Each technology offered advantages over traditional teaching methods. These advantages were mainly the result of improved learning experience fidelity, repetition opportunities, faculty feedback, clinical variation, and individualized learning. However, these technologies were not without limitations. Barriers to implementing technology included student hesitation,9,15,20 the need for technical support/oversight,9,12,21,22 cost,13,21,26 and resource utilization (eg, space, faculty time).13,15,16,19-26
CONCLUSION
Learners of this era are accustomed to using technology, and their learning environments should reflect that.
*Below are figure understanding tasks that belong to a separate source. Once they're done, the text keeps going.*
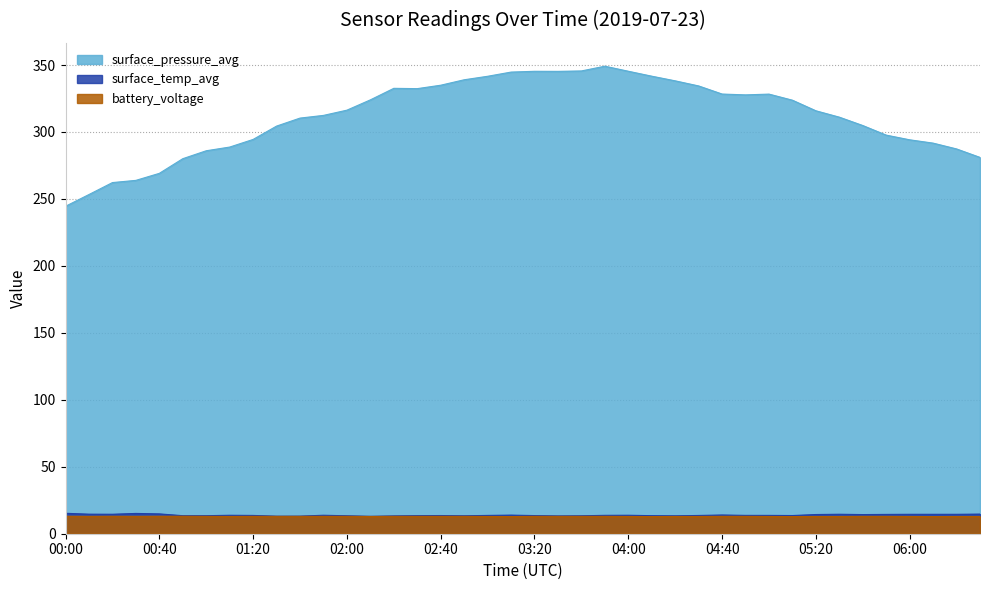

At which label is surface_temp_avg closest to 14?

04:40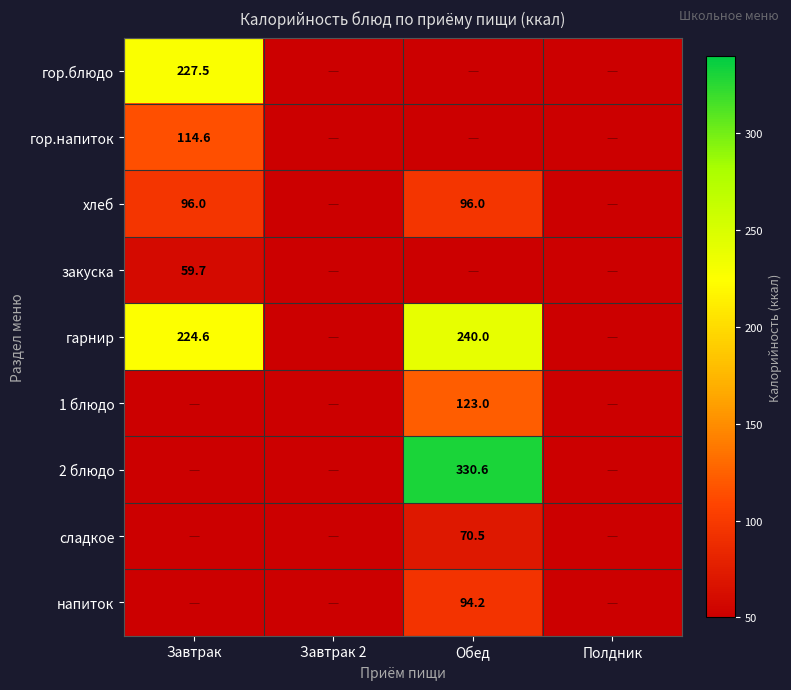

Is the value of гарнир at Завтрак greater than the value of напиток at Обед?

Yes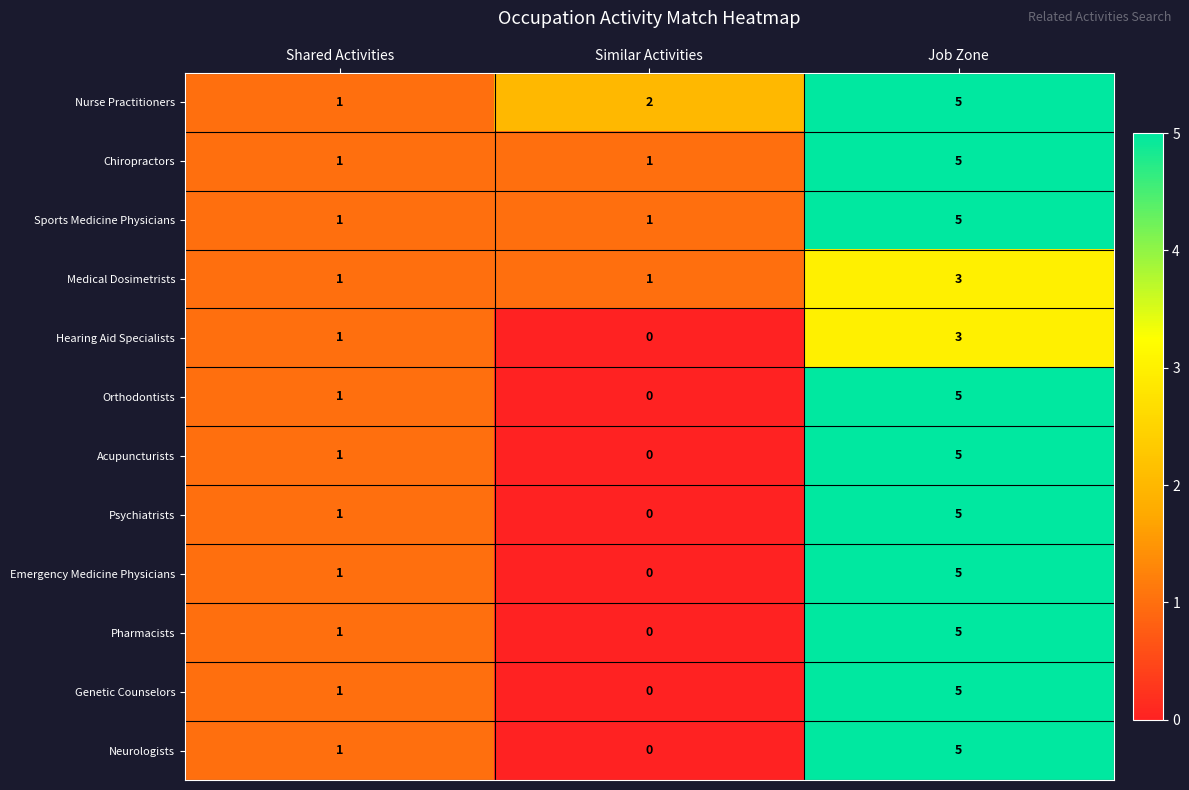

What is the highest value of the Medical Dosimetrists series?

3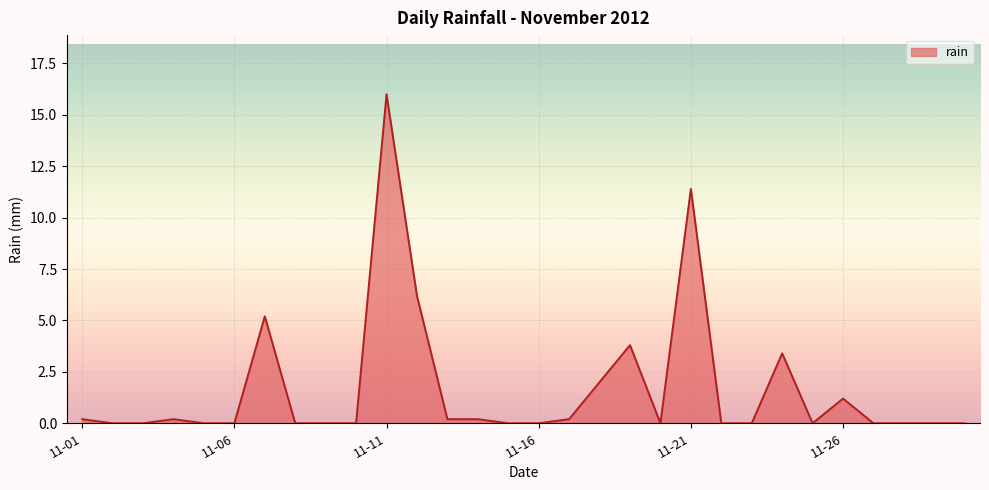

What is the difference between the maximum and minimum values?

16.0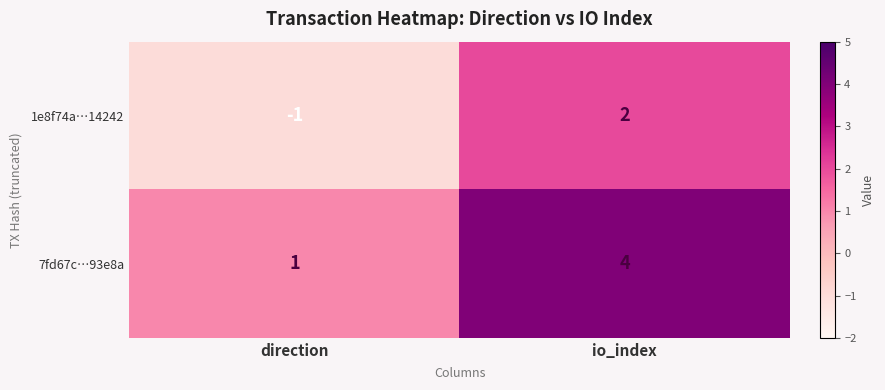

Where is 1e8f74a…14242 nearest to the value 0?

direction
Although educational technology has become common in pharmacy education,1 there are still steps to take. The perception among faculty members and students exposed to technology is positive, from improved perception of learning, to satisfaction, to wanting more simulation activities, 27 and its use is widely encouraged by accreditation standards.3 The experiences reported in this review were overwhelmingly positive, although not all technology showed greater effectiveness in educating pharmacy students when compared to traditional pedagogy. This review should serve as a summary and encourage faculty members to engage students with the use of educational technology.